Stress relief is one of the major reasons why these games are so popular, Yang said.
"Tired, stressed-out Chinese urbanites, particularly young people, want to meet friends, chat and find some interesting activities," Yang said. "That's why room escape has become a new way of partying, following karaoke, video and board games," he said.
Room escape often requires group thinking, making it a good alternative for some companies' team-building activities.
Ye Kai works for a film production company. He and his colleagues recently took on a room escape theme called "Assassin," and only made it out "with the help of everyone."
"The game gave me a strong sense of involvement and teamwork," Ye said. "I will definitely come back and try other themes."
But the escape games are not without their critics as they expand, even into residential districts.
According to Shanghai's "Labor Daily", a venue opened in a basement in a residential area in Shanghai's Jing'an District recently, attracting a big number of devoted fans to the area. Local residents expressed irritation as the door is constantly open.

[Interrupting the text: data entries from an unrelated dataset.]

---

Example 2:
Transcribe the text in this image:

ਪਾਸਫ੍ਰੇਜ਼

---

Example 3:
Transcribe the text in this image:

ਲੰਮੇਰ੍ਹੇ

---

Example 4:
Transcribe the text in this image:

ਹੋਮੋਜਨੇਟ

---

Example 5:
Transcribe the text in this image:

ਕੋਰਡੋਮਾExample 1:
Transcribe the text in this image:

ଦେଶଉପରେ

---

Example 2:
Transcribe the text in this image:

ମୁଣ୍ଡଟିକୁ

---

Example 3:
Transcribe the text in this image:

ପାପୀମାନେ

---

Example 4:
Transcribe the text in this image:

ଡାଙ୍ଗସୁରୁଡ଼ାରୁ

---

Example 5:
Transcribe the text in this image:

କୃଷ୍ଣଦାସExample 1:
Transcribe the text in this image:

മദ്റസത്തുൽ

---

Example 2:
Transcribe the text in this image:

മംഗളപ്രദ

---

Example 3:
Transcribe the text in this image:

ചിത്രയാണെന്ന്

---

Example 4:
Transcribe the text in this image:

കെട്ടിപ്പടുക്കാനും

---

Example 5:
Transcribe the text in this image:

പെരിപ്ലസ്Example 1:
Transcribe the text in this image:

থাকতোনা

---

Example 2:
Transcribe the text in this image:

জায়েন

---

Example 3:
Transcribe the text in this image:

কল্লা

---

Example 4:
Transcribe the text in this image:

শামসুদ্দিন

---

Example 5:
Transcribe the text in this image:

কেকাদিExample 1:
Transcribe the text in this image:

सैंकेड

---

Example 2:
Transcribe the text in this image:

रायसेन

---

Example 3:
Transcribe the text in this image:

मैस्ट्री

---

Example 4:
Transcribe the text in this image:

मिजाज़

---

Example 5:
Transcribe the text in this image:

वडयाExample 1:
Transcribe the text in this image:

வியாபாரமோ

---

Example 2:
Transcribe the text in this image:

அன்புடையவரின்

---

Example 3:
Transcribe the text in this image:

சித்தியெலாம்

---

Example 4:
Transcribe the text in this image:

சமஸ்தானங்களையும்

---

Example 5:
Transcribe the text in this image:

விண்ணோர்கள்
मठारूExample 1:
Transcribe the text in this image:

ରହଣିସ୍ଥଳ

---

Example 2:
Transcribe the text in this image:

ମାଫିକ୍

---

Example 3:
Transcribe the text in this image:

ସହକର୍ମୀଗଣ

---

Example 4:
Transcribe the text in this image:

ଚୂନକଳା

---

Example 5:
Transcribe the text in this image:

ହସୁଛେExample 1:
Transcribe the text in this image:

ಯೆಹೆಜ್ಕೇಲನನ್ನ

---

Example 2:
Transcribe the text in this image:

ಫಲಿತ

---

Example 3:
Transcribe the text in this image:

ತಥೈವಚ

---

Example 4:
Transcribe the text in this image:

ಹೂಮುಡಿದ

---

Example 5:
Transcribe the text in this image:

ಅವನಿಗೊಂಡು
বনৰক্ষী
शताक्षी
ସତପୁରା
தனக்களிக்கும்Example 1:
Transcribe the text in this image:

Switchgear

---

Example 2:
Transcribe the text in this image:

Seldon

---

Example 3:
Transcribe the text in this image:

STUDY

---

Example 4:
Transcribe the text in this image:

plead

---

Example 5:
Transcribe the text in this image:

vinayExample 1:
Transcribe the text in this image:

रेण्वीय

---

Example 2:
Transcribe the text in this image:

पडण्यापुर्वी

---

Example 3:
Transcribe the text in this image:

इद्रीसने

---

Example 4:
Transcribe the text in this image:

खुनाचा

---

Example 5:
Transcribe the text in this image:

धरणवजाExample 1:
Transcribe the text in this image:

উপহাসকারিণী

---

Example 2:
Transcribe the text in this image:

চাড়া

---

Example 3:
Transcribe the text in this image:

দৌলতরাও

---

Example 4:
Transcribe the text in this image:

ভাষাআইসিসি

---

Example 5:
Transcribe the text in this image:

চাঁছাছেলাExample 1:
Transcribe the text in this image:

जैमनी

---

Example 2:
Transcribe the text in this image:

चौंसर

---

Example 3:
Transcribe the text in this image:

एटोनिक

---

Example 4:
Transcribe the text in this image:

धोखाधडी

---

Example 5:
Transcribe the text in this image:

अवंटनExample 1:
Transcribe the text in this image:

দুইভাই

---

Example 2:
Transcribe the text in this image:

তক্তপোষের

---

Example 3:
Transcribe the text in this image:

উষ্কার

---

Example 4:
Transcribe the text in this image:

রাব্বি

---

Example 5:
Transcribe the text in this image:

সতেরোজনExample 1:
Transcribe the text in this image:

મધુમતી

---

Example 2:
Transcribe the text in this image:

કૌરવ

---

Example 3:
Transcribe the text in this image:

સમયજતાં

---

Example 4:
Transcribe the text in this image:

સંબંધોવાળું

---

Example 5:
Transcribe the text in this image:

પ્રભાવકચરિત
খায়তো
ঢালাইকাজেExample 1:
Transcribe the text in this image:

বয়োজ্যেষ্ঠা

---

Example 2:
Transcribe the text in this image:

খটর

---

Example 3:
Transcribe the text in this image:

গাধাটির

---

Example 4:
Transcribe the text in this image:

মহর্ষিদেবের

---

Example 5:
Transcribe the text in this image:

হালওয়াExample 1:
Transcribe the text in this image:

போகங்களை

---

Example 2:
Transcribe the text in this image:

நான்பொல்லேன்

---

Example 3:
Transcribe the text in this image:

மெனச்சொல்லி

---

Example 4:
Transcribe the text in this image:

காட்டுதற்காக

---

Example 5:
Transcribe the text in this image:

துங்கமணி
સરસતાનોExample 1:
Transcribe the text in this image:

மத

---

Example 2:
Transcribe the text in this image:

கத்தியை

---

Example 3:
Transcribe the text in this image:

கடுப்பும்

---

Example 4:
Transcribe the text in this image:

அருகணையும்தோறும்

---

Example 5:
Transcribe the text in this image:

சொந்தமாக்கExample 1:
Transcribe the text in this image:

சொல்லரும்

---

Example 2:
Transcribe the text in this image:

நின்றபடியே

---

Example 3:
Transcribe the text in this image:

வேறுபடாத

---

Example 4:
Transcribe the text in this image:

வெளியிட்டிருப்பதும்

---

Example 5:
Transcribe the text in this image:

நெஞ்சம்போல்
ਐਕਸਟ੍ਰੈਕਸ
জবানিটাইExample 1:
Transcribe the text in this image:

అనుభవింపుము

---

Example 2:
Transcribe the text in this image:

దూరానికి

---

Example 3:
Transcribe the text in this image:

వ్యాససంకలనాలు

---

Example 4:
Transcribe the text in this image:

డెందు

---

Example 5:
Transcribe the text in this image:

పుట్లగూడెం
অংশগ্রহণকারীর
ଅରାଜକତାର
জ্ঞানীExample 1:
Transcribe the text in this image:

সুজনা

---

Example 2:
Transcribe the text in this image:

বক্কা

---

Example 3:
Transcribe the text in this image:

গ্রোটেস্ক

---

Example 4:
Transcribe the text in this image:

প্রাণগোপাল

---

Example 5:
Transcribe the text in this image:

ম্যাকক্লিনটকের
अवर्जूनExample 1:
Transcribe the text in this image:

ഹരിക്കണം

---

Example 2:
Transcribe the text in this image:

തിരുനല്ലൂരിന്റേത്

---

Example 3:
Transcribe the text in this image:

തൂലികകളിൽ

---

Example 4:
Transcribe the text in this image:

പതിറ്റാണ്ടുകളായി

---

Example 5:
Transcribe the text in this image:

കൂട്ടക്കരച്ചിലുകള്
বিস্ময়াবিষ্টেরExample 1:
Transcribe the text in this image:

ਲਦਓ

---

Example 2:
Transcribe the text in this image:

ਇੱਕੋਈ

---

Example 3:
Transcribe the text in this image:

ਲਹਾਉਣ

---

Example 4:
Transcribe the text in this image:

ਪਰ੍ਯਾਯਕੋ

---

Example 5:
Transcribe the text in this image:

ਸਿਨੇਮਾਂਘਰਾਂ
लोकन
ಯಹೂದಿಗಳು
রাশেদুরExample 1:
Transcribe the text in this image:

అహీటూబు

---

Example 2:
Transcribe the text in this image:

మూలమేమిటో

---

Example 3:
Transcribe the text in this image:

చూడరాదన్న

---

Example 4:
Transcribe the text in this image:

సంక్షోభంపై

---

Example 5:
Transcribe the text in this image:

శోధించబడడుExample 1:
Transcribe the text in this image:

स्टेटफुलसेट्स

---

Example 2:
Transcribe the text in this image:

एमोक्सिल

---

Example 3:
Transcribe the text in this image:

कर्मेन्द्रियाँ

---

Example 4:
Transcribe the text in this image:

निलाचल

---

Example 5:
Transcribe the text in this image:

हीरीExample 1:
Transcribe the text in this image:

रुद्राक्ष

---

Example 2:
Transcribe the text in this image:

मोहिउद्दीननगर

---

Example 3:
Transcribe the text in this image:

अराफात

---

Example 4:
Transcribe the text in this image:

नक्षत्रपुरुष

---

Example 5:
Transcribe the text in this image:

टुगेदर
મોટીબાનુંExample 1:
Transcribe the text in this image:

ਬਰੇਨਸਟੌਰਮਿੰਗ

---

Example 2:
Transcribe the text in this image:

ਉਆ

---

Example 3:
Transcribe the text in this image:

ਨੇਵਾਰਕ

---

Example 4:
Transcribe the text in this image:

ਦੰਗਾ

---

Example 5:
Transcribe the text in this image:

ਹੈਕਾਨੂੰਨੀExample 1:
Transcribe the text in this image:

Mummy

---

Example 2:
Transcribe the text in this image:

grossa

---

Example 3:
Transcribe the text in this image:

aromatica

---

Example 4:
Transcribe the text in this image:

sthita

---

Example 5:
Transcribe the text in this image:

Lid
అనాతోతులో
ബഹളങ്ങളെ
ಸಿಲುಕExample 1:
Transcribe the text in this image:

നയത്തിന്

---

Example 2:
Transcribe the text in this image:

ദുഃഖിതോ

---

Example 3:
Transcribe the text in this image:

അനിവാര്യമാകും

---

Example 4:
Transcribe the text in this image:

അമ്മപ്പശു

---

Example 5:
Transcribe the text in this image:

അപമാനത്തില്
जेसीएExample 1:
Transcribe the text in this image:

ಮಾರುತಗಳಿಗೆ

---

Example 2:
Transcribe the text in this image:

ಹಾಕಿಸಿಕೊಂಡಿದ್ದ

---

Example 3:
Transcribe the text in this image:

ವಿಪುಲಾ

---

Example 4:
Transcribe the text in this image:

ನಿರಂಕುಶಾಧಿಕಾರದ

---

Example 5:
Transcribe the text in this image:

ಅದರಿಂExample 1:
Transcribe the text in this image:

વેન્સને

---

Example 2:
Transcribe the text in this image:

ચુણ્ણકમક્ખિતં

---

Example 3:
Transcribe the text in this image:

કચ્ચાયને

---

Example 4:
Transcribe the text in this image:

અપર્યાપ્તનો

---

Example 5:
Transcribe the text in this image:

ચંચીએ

"How can our safety be guaranteed if they allow these random strangers into our community freely?" said one concerned resident.
The game developer apologized for the inconvenience after the newspaper broke the story last week.
"We are thinking about employing security guards at the entrance to check our customers," said the developer. "We want people to have fun. It was never our intention to disturb the neighborhood."